Monday, April 17, 2006

BECK: Mongolian Chop Squad

So last week I watched all 26 episodes of BECK: Mongolian Chop Squad, a Japanese animated series with no giant robots, no planet-shattering punches, and no tentacle sex -- just a simple, often funny, often touching story about rock n' roll dreams.

The main character is an easygoing 14 year-old wastrel, Yukio "Koyuki" Tanaka; when he rescues a weird-looking patchwork dog named Beck from being harassed by some idiot kids, he meets the dog's owner, a genius guitarist named Ryuusuke -- and soon enough, his taste in music expands beyond J-Pop pap and he starts learning to play the guitar as well. This soon leads to the formation of the five-man band named Beck (named after the dog, and apparently not the quirky American musical artist) -- the series is about the band's ups and downs, which weave in and out of Koyuki's personal troubles and joys. There's lots of teen angst of course, and moments of high drama and romance, and naturally, lots of music -- often pretty good, although the stilted English lyrics may mar your enjoyment.
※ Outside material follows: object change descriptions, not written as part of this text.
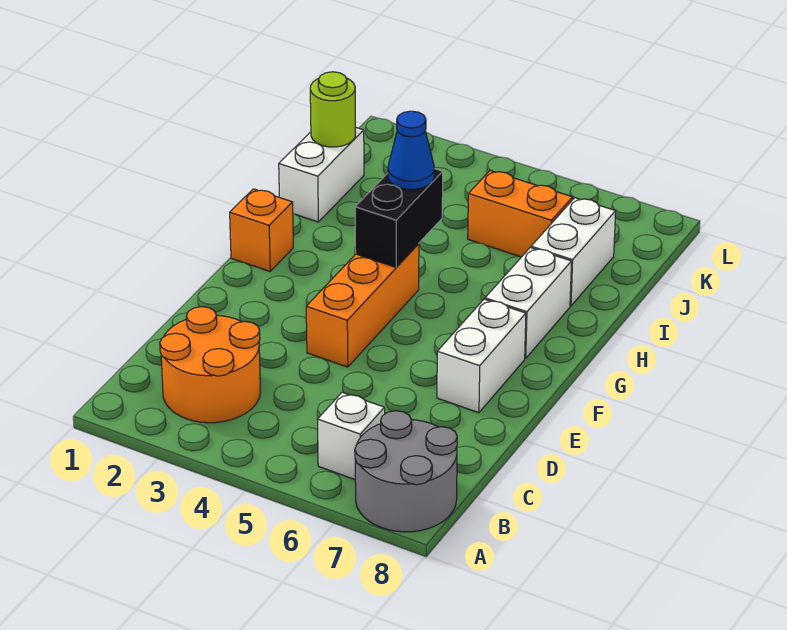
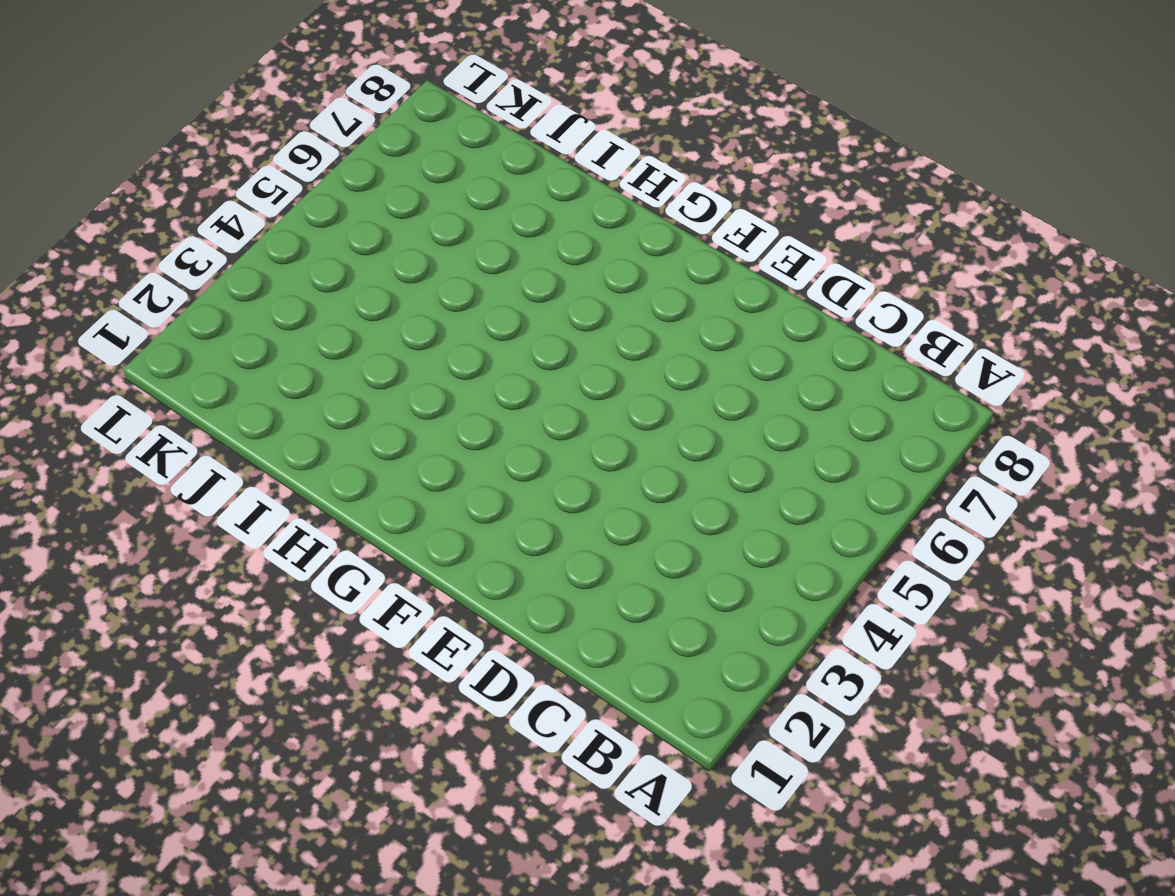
none -> grey round brick A7:B8 level 1
none -> orange round brick B2:C3 level 1
none -> white brick B6 level 1

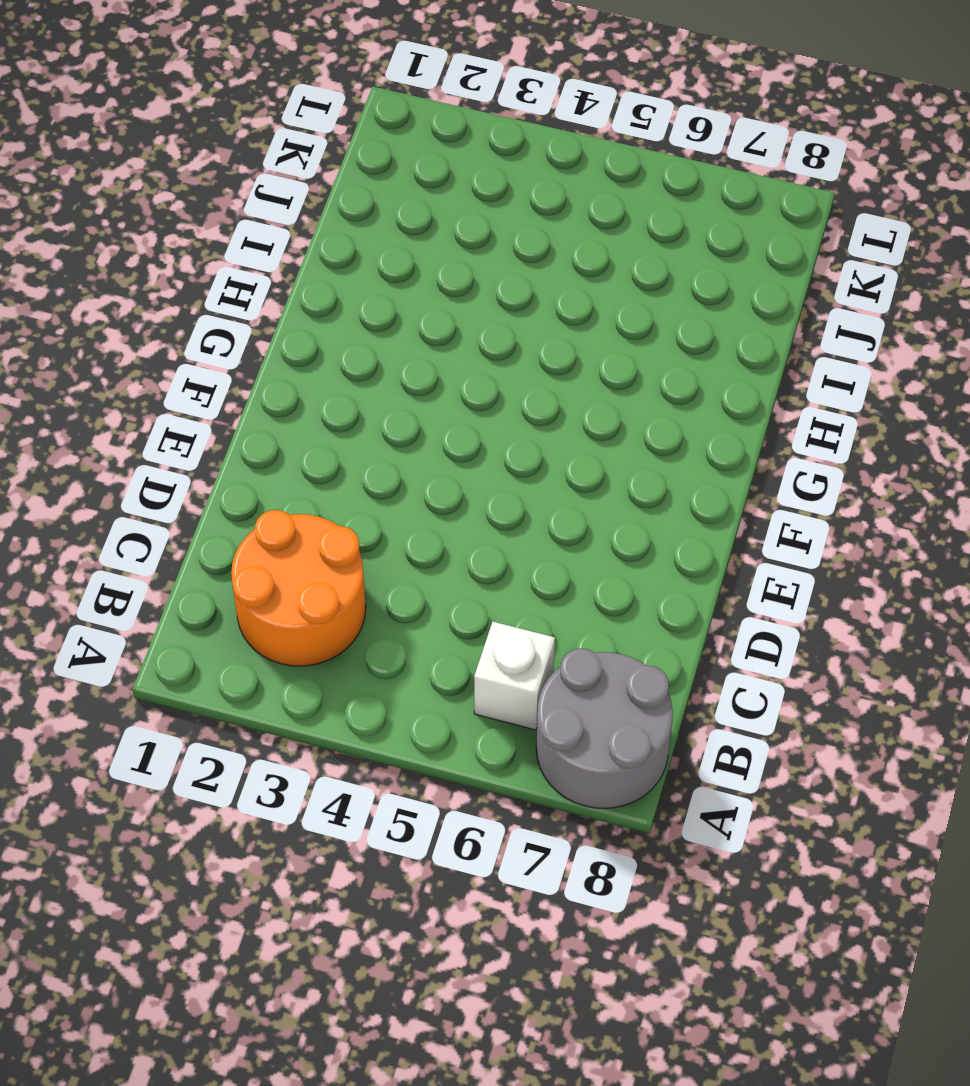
none -> orange brick E4:G4 level 1
none -> white brick E7:F7 level 1
none -> orange brick G1 level 1

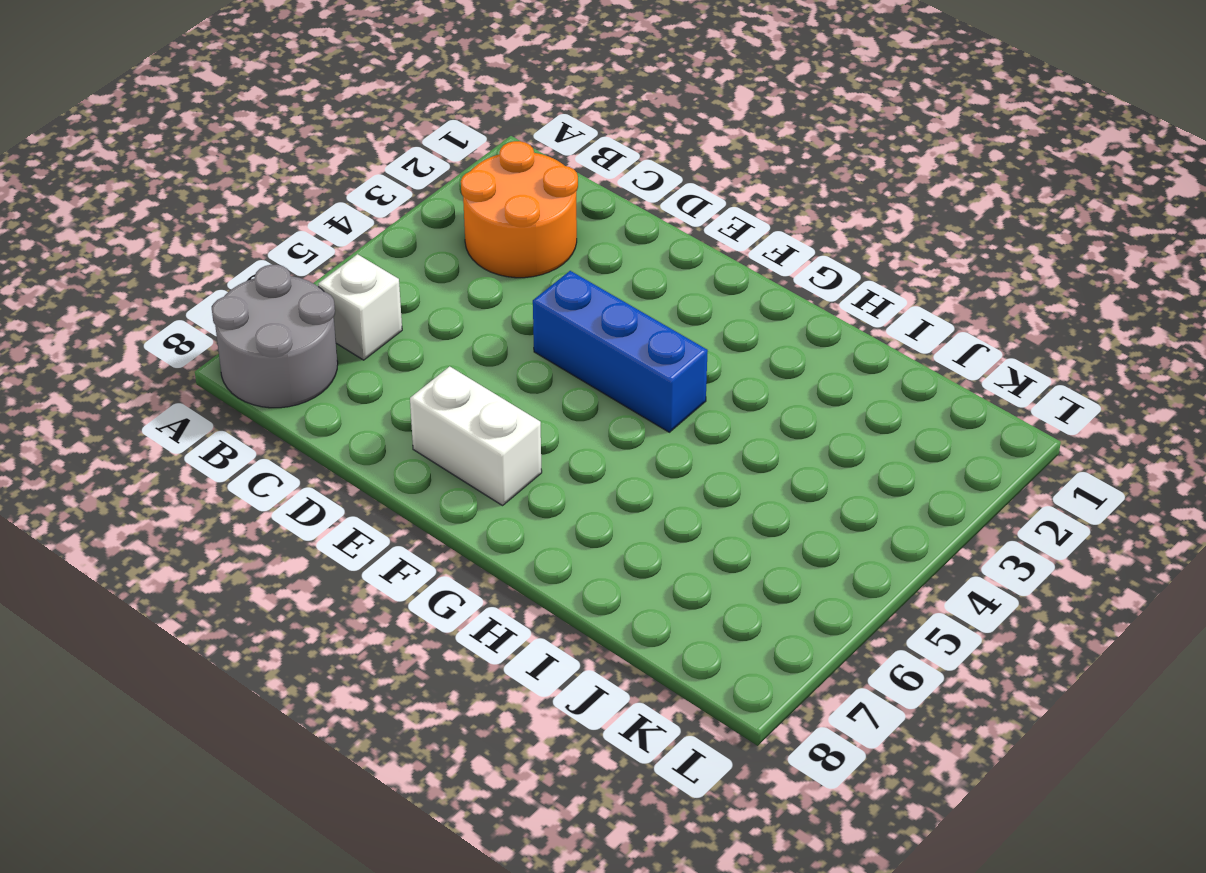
blue brick E4:G4 level 1 -> orange brick E4:G4 level 1
none -> orange brick G1 level 1
none -> white brick G7:H7 level 1
none -> white brick I1:J1 level 1

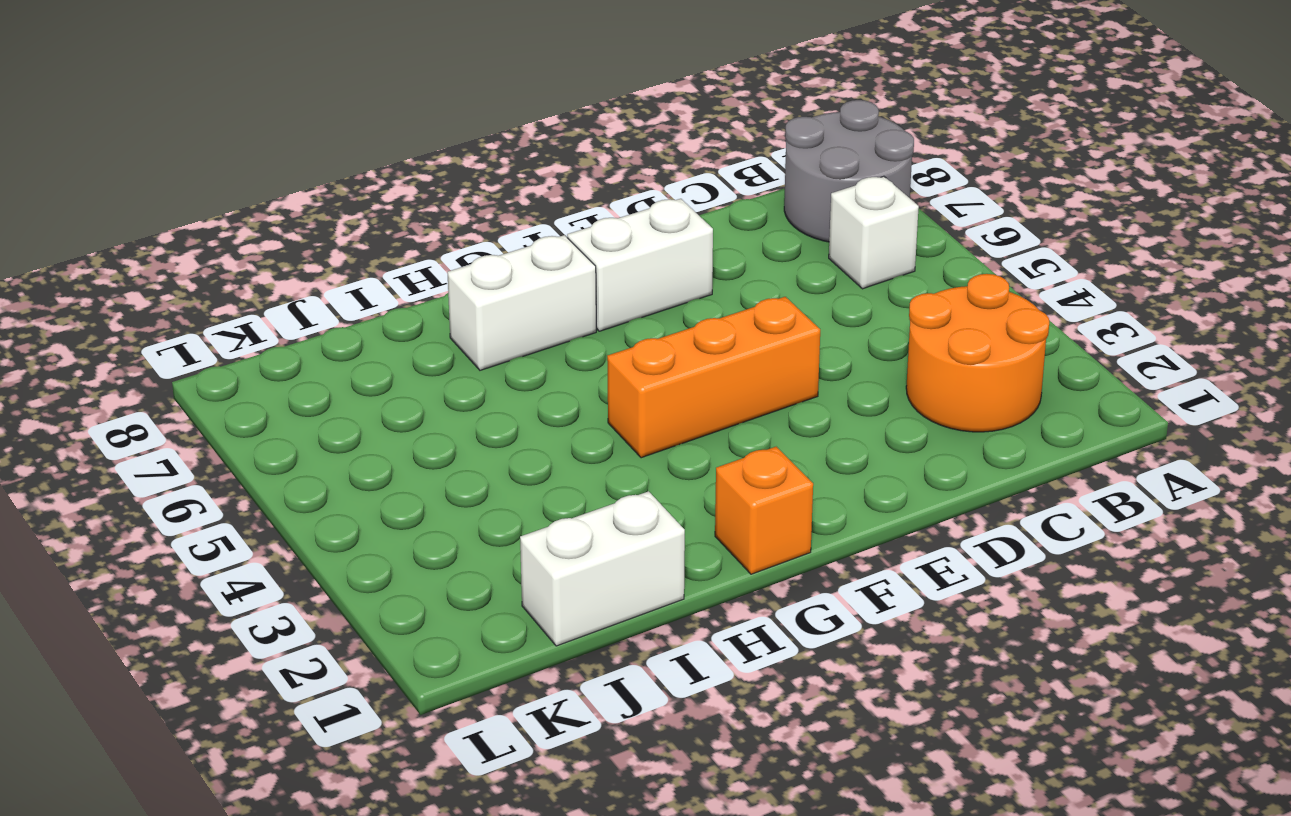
none -> white brick I7:J7 level 1
none -> orange brick J5:J6 level 1
none -> black brick G4:H4 level 2

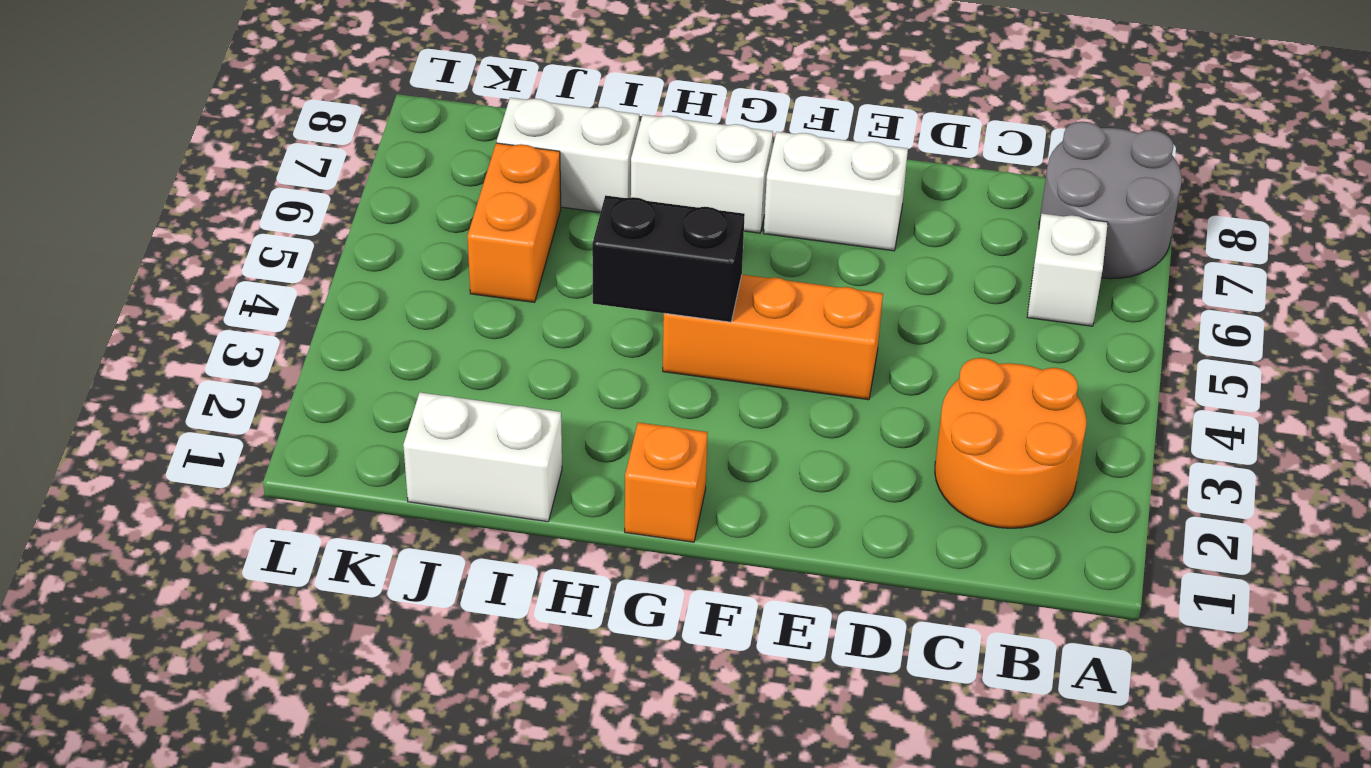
none -> lime round brick J1 level 2
none -> blue cone H4 level 3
My favorite character in BECK is Saku, Koyuki's stalwart friend, who sort of looks like Jimmy from Beerkada (inasmuch as they both never seem to have eyes). Yvette pointed out that he's the most unpredictable character -- low-key but confrontational, talented but not showy. (Her favorite is Taira, the hot bassist with a penchant for taking his shirt off.)

It's hard to say what makes this series so compelling -- the plotting is solid but not exceptional (a bit slow in parts, a bit rushed in parts), and the characters are appealing but not always fleshed out. I guess it's a lot of things, a lot of little touches. Some stories just have it, I suppose: that indefinable hook, that momentum that carries you along. Part of me even thinks I'm too old to have enjoyed BECK so much, but then again, rock n' roll dreams are forever.